【前回の記事を読む】伝統的に陸上部は全員、問答無用で坊主→ただし例外は女子と、●●種目
1章 中学・高校
余談
多分Nくんは料理は得意じゃない、あまり興味もなかったと思う。けど普段あまりやらずしょうがなく作るその椎茸汁は多分Nくんの親が作った料理よりおいしいと思う。もちろん親の方が料理は上手だし味もしっかりしてると思う。けど、あの分量とかそういうもの全て度外視された結構濃いめな味付けは今でも覚えている。
高級フレンチや会員制のお寿司より、汚い中華屋の炒飯とかの方がおいしく感じるみたいな。あれって多分汚い中華屋の味の方が自分たちの舌が親しみ易いから。その味を覚えているから、慣れているからだと思う。
だから安心して食べれるし自然とそっちに足も向くのだと思う。のれんは破け床は油でツルツル、換気扇の羽に埃が乗っかってるような汚いお店が案外おいしいことが多いのだ。
全力でぶつかってみる
夏になると大会などの周りの熱も気温と共に高まり、それぞれがベストタイムを出そうと全力を尽くす。練習についていけなかった自分は土手を1人で走らされた。でもそれは意外と嫌いではなかった。チームごとに走るとペースが決まっていて、そのペースから落ちると鬼のような顔した監督からブチ切れられる。
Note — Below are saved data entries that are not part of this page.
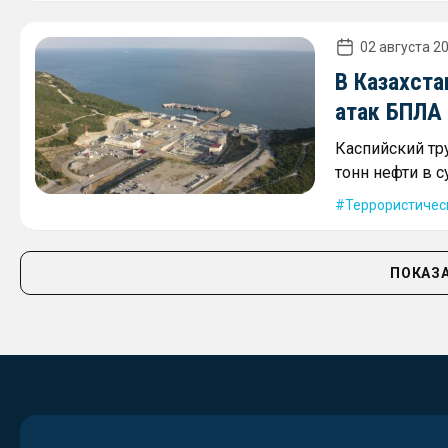
02 августа 20
В Казахста
атак БПЛА
Каспийский тр
тонн нефти в с
Террористичес
ПОКАЗА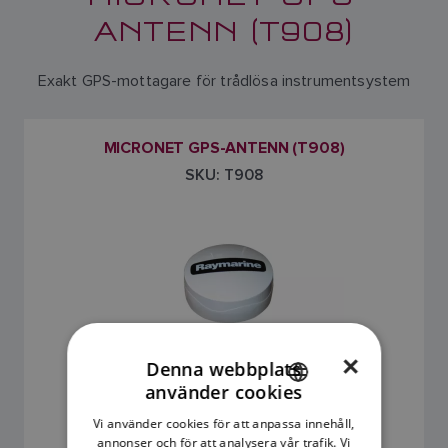
ANTENN (T908)
Exakt GPS-mottagare för trådlösa instrumentsystem
MICRONET GPS-ANTENN (T908)
SKU: T908
×
Denna webbplats
använder cookies
0
ENGLISH
Vi använder cookies för att anpassa innehåll,
FRENCH
annonser och för att analysera vår trafik. Vi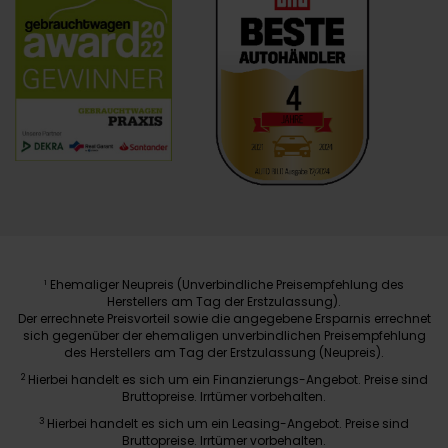
Ehemaliger Neupreis (Unverbindliche Preisempfehlung des
1
Herstellers am Tag der Erstzulassung).
Der errechnete Preisvorteil sowie die angegebene Ersparnis errechnet
sich gegenüber der ehemaligen unverbindlichen Preisempfehlung
des Herstellers am Tag der Erstzulassung (Neupreis).
2
Hierbei handelt es sich um ein Finanzierungs-Angebot. Preise sind
Bruttopreise. Irrtümer vorbehalten.
3
Hierbei handelt es sich um ein Leasing-Angebot. Preise sind
Bruttopreise. Irrtümer vorbehalten.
それを考えたら1人で自分のペースで無理なくやれたので気持ちは楽だった。楽だったが、向上心は自分の中で既に死んでいて、楽しくはなかったのでタイミングを見て言いやすい時に退部しようと決めていた。がしかし、そんな自分を思いとどまらせてくれたのが『競歩』との出会いだった。
競歩を知らない人に簡単に説明すると、走ってはいけない競技だ。走るためにできたトラックの中を走ってはいけない、むしろ何度も走ってルール違反すると失格といってタイムも残らない地獄メンタルな競技。
こんな競技だったがその過酷さと地味なことの積み重ねが走る事がゆううつだった自分を笑顔で迎えてくれた。走りと違ってやればやるほどどんどんタイムも速くなっていき1年生の時に都大会に出て入賞までできた。
人生で初めての大舞台だったが緊張はなく、多分緊張の仕方すら忘れるほど必死だったのだろうか。正直1年の内でできすぎた。このままさらに速くなっていけば3年の頃には全国優勝くらいいけるだろうと本当に思い込んでいた。がしかし、2年になると課題だった歩き方で失格が増えていった。
ライバルの先輩や同級生たちもメキメキと力をつけていき抜かされていった。コーチに怒られる事も増えていった。それでもアドバイスを聞きながら、試行錯誤を何度も繰り返したが完全に良くはならず結局3年の最後の神戸のレースでも失格で終わった。その前にあったインターハイも関東大会もいけなかった。